WORK INSTRUCTIONS: Copy out each of these lines word for word, keeping every one as it appears.

** Opening DATA SHOWN block **

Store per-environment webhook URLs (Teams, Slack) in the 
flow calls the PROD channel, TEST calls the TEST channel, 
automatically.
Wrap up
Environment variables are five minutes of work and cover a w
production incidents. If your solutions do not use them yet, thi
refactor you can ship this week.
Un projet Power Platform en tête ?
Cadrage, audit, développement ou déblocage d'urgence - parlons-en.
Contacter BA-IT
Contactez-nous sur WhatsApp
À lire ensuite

** Closing DATA SHOWN block **

RESPONSE AREA:
Store per-environment webhook URLs (Teams, Slack) in the 
flow calls the PROD channel, TEST calls the TEST channel, 
automatically.
Wrap up
Environment variables are five minutes of work and cover a w
production incidents. If your solutions do not use them yet, thi
refactor you can ship this week.
Un projet Power Platform en tête ?
Cadrage, audit, développement ou déblocage d'urgence - parlons-en.
Contacter BA-IT
Contactez-nous sur WhatsApp
À lire ensuite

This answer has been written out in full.